Everyone wants a tablet nowadays, even though most don’t really need it. Secondly, people want the “iPad experience” for cheap which is why we are suddenly witnessing a surge of sub-20K tablets flooding the market from brands you’ve probably never heard of before. Of course most of them have tried and failed miserably. We’ve even reviewed one of them like the Creative ZiiO which made a good PMP, but coudn't be take seriously as a tablet.
Design and Build
Good set of connections
Stock Froyo interface
The viewing angles of the screen are pretty bad. The color changes too much when shifted even slightly from left to right. The same goes for the vertical viewing angles. The screen does have a decent resolution though (1024x600) so it doesn’t look too bad.
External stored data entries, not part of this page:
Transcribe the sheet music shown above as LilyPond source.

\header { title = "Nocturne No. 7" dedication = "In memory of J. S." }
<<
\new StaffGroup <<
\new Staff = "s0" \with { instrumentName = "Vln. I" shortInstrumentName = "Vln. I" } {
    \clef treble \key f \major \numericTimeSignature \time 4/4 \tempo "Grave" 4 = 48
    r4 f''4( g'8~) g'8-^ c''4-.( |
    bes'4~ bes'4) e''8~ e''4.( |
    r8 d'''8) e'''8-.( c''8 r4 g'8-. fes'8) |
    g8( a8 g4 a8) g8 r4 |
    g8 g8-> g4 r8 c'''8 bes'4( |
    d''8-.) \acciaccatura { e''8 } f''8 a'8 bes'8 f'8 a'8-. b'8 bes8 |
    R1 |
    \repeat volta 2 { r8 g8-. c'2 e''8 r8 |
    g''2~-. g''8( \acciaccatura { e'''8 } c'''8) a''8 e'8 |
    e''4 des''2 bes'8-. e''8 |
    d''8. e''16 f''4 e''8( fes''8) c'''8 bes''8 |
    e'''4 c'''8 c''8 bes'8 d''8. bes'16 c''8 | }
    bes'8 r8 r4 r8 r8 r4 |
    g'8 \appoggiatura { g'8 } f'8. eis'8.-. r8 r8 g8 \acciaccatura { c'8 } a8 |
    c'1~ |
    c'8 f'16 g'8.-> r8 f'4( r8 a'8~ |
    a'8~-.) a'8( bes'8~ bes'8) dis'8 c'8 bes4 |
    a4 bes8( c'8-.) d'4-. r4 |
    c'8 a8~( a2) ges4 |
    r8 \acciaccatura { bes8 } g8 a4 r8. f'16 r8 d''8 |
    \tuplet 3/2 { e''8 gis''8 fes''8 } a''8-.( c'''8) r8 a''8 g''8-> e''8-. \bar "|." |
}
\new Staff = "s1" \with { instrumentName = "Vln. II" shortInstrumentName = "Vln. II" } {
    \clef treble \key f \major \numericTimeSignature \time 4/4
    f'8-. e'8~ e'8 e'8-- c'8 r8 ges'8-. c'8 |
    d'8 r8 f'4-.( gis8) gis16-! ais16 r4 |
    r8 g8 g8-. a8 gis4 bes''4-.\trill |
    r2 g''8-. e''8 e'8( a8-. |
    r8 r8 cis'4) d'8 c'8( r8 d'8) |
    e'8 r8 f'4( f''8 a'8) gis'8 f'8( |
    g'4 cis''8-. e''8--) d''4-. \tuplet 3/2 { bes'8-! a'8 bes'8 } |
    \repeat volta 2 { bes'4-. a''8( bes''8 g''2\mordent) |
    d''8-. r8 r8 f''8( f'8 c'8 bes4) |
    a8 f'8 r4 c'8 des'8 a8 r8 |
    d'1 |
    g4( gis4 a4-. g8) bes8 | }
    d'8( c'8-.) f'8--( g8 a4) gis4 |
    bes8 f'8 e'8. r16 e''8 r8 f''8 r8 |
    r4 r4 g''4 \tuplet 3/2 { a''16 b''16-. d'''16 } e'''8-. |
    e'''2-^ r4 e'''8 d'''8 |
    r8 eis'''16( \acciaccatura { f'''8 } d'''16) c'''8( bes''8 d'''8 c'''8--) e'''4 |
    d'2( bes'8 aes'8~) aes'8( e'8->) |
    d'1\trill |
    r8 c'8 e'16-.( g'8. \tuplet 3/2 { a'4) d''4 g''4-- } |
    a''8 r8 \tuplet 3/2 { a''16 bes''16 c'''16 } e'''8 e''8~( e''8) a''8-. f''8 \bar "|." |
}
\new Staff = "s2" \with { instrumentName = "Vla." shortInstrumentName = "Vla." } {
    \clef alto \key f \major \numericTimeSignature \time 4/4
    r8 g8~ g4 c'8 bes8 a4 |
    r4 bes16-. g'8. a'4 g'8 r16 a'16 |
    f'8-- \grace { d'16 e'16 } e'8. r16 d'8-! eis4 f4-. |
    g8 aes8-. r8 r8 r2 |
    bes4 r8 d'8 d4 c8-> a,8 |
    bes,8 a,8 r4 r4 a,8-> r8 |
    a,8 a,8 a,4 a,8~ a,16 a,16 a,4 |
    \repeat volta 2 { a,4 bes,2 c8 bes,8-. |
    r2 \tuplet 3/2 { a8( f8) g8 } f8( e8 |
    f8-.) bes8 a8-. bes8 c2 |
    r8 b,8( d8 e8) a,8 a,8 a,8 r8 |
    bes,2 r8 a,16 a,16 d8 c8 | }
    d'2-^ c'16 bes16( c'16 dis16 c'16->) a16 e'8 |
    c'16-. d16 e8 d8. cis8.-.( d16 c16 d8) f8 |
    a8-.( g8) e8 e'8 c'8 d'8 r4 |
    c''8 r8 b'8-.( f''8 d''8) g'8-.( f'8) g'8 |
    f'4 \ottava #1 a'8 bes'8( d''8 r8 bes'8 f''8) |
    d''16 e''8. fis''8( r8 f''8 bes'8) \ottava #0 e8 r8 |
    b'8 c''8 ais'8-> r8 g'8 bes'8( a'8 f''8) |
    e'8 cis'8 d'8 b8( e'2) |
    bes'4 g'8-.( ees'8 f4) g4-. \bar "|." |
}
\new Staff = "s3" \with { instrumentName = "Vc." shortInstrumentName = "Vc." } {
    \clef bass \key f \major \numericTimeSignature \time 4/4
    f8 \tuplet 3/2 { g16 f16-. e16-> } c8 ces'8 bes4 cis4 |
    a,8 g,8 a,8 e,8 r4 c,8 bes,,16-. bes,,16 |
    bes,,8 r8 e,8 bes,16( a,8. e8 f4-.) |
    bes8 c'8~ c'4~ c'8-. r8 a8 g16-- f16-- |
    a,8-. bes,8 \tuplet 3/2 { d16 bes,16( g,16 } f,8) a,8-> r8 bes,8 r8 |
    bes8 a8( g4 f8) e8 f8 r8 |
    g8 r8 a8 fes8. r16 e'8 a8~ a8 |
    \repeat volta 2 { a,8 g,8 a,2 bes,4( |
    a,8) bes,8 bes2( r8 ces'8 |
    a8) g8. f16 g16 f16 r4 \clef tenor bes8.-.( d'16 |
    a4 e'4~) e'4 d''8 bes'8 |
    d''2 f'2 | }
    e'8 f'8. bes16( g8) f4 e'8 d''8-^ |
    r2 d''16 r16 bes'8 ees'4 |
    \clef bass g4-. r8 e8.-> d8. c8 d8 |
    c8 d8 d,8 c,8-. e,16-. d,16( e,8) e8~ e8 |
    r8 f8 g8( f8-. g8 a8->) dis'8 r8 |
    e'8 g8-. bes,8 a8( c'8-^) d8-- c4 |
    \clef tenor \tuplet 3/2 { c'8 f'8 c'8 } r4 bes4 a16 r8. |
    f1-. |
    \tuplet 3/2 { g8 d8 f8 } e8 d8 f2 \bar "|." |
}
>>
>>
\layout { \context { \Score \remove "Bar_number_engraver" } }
It’s still a resistive screen so no multi-touch support. The tablet comes with stock Froyo with no customizations done on it. Standard apps include Alarm clock, Calculator, Calendar, OfficeSuite, OI File Manager, Notepad and Google Translate. Thankfully, we get the true Android Marketplace and not some custom built nonsense.
The default video player is capable of playing 720p MKV, AVI and MP4. For other formats, it’s best to install MoboPlayer to get them going. The colors don't exactly pop out but aren't too bad either. We couldn't get the micro-SD card slot working. We tried a couple of cards but the tablet kept saying “Safe to eject” or “Checking for errors” and would never go beyond that. The built-in 4GB memory is occupied mostly by the OS and leaves you with just 650MB.
720p videos play just fine
Audio playback is decent through a good pair of in-ear phones but the external speakers are bad with a lot of distortion and tearing even at moderate volume levels. What I assumed to be a volume rocker on the side turned out to be the button for bringing up any options an application may have. For instance if you press it on the home screen, it brings up options to go to 'Settings' or change the wallpaper. You have to resort to the applications volume control. Also, you cant use the power button to lock the home screen, you have an icon for that in the notifications bar.
The Zinglife E-Pad packs in Wi-Fi ‘n’ as well as a LAN port adapter in case you don't have Wi-Fi. I noticed the right side of the tablet tends to get quite warm during Wi-Fi usage but that’s normal. There’s also Bluetooth with A2DP support for pairing with Bluetooth headphones. The standard USB port supports pen drives formatted in FAT 32 only, while the drive shows up as ‘udisk’ in the file manager.
The Zinglife supports 3G data cards but it didn’t seem to connect through the Reliance Broadband + card we used. The light on the data card keeps blinking but the tablet doesn’t seem to detect it. There is an option in Settings to enable 3G usage but enabling that and the WCDMA option didn’t seem to do much. Froyo dosen't natively support data cards since it's primarily a mobile OS so unless these 3G data cards come with some built in app that auto-installs when plugged in or the manufacturer provides an app, we dont see how the OS would know what to do with such a device.
LAN port comes in very handy
There’s one nice application though, for car owners. What it does is it gives you extra large icons for Phone, Contacts, Music and Navigation so you can use it while driving. More apps can be downloaded from the Android Market place.
The front facing camera only supports VGA resolution and has below average performance. Even in a well lit room, it fails to capture any detail and the picture appears dull as if you were in a cave or something.
The E-Pad comes with a 2400mAh battery which is very less to power a 10.1-inch screen. Naturally, we managed to get just 2 hours worth of back up time with a little Internet surfing, trying out a few bundled apps and a couple of TV show episodes. The battery indicator also doesn't give you an accurate reading. At times it will be red asking you to find a power source and then seconds later it turns yellow. After two hours, the tablet was still able to boot but if you tried to open any application, it would immediately shut down.
Needs to be priced lower
The Zinglife E-Pad carries an MRP of Rs.17,999. The street price is closer to Rs.15000. While this may seem like a good price for a 10.1-inch tablet running Froyo, it’s actually not. If it was closer to 11-12K, then it might be worth considering but then too just as a PMP and not a real tablet.
The main problem with the E-Pad is that it’s not at all user friendly. After testing a couple of resistive based Android tablets, you tend to develop a slight tolerance to the sluggish behavior but a first time user might lose his mind. The good part about it is that it’s lightweight, offers you a large screen and plays 720p files smoothly plus it runs Android 2.2 so you can customize it the way you want. Compared to the Creative ZiiO, it feels like the better pick given the larger screen, Android Market place and a standard USB port, but again not at the current asking price.